WASHINGTON (CN) - The Obama administration and the European Union congratulated world leaders on Monday for their "ambitious" agreement to curb the impact of climate change and hold global warming below 2 degrees Celsius.
Hailed by the Obama Administration as "the most ambitious climate change agreement in history," the deal struck in Paris over the weekend attempts to limit greenhouse gas emissions through intended nationally determined contributions, or INDCs, which allow nations to set their own goals for cutting back emissions.
Under the agreement, nations have to submit finalized versions of these targets within the next year and will resubmit their plans every five years after that, with each being more ambitious than the last.
"The Paris agreement establishes a long term, durable global framework to reduce global greenhouse gas emissions," the White House said in a press release. "For the first time, all countries commit to putting forward successive and ambitions, nationally determined climate targets and reporting on their progress towards them using a rigorous, standardized process of review."
While the published version of the deal contains language referencing a commitment to keeping warming below 2 degrees Celsius, it stops short of committing the world to that goal.
This language keeps it as an "aspiration," without codifying a goal that might already be unreachable, said Dr. Philip Duffy, president and executive director of the Massachusetts-based Woods Hole Research Center and former senior policy analyst to the White House.
As expected, the pledges are nonbinding, meaning they are not legally enforceable though they will be recorded in a public register. The agreement also encourages nations to be transparent in reporting their emissions, having them slice up their inventories by source, which the administration claims will give an "unprecedented" look at emissions and pollution worldwide.
There is some concern about the enforceability of nonbinding pledges, but according to Duffy, it would be "utterly pointless" to try to make these commitments binding because no country would be willing to take meaningful action - such as military action - to enforce them.
Because there is still no independent way to verify greenhouse gas emissions, self-reporting is the only real way to go forward, Duffy said.
Duffy anticipated most of what was included in the final version of the deal, but was somewhat surprised leaders at the meeting were able to step over some of the hurdles that have derailed similar talks in the past.
"I'm not surprised by what was in the agreement at all," Duffy said. "I'm more surprised that they were able to reach an agreement."
In addition to the intended nationally determined contributions, developed nations like the United States pledged to increase financial support to the developing world. Secretary of State John Kerry announced last week the United States would double grants by 2020 to help developing countries deal with the impacts of climate change.
The nation spent more than $400 million on such grants in 2014, according to a State Department press release.
This international spending has been a point of contention back in Washington. Before the summit began, a group of Republican Senators led by John Barrasso of Wyoming and Jim Inhofe of Oklahoma promised to tie the purse strings tightly if the administration tried to give money to an international climate fund without the consent of Congress.
Stances against the agreement have not softened now that the final draft has been posted. Senate Majority Leader Mitch McConnell, R-Kentucky, blasted the agreement Saturday, saying President Barack Obama based it on a "likely illegal" domestic energy plan Congress already voted to reject.
"The climate proposal announced today represents nothing more than a long-term planning document," McConnell said in a statement. "The president is making promises he can't keep, writing checks he can't cash, and stepping over the middle class to take credit for an 'agreement' that is subject to being shredded in 13 months. His commitments to help leaders abroad are based on proposals at home that would hurt jobs and raise utility rates for American families."
Barrasso recommitted to his stance against the agreement in a floor speech last week, accusing Obama of trying to "buy popularity for himself using Americans' tax dollars."
"So John Kerry is there to open his wallet, open up the wallet of the American taxpayers because it's not his money," Barrasso said. "Open up the American wallet, doubling what he's offering - doubling - to try to buy a solution that he wants to accomplish, even though it's in the direct face and opposition to the American people."

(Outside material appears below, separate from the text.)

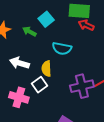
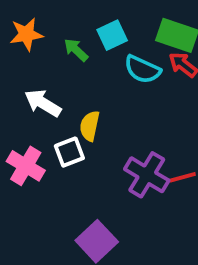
cyan semicircle: (62, 48) -> (142, 69), moved
purple cross: (82, 86) -> (147, 175), turned 30

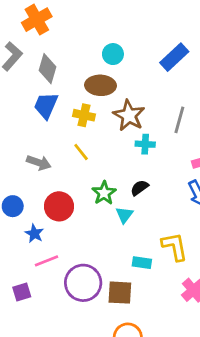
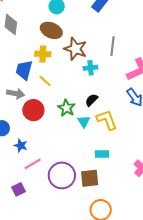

But those in favor of action on climate both on and off the Hill praised the deal after it was announced over the weekend.
"The time to act is now," Senate Minority Leader Harry Reid, D-Nevada, said in a statement Saturday. "No country acting alone can stem the tide of climate change, but through international cooperation and American leadership we are taking the necessary actions to protect our air, and climate for our children and grandchildren."
Sierra Club Executive Director Michael Brune on Saturday called the agreement a "turning point for humanity."
Obama spent Monday speaking to world leaders by telephone, congratulating them on reaching the agreement. He offered his appreciation to French president Francois Hollande for his leadership, who in turned thanked Obama for "the U.S. leadership and commitment to addressing the challenges presented by climate change," according to the White House.
The European Commission also hailed the agreement on Monday, calling it "ambitious and balanced."
Commission president Jean-Claude Juncker said of the agreement, "Today the world gets a lifeline, a last chance to hand over to future generations a world that is more stable, a healthier planet, fairer societies and more prosperous economies."